Exercise materials:

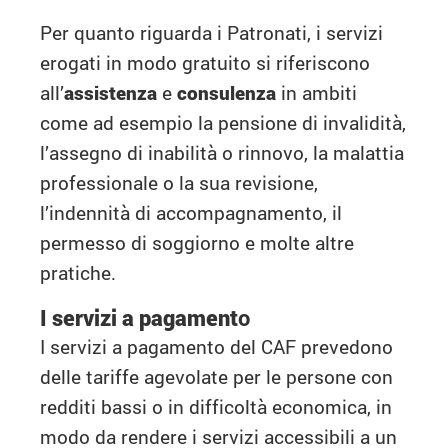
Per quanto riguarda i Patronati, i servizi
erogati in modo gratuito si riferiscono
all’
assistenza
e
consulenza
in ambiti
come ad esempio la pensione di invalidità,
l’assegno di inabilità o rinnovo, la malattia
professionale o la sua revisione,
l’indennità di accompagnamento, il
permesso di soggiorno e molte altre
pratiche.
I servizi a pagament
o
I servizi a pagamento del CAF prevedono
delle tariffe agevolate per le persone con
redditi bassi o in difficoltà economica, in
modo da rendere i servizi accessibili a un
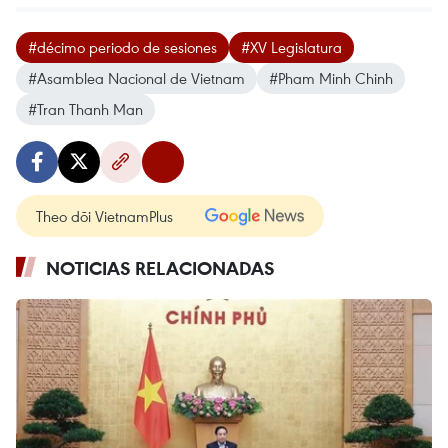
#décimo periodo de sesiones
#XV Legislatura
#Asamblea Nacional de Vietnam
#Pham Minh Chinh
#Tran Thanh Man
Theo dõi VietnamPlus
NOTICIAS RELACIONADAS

What is required:
A faithful reproduction of every entry, with no pictures, is the expected answer.

Reply:
Per quanto riguarda i Patronati, i servizi
erogati in modo gratuito si riferiscono
all’
assistenza
e
consulenza
in ambiti
come ad esempio la pensione di invalidità,
l’assegno di inabilità o rinnovo, la malattia
professionale o la sua revisione,
l’indennità di accompagnamento, il
permesso di soggiorno e molte altre
pratiche.
I servizi a pagament
o
I servizi a pagamento del CAF prevedono
delle tariffe agevolate per le persone con
redditi bassi o in difficoltà economica, in
modo da rendere i servizi accessibili a un
#décimo periodo de sesiones
#XV Legislatura
#Asamblea Nacional de Vietnam
#Pham Minh Chinh
#Tran Thanh Man
Theo dõi VietnamPlus
NOTICIAS RELACIONADAS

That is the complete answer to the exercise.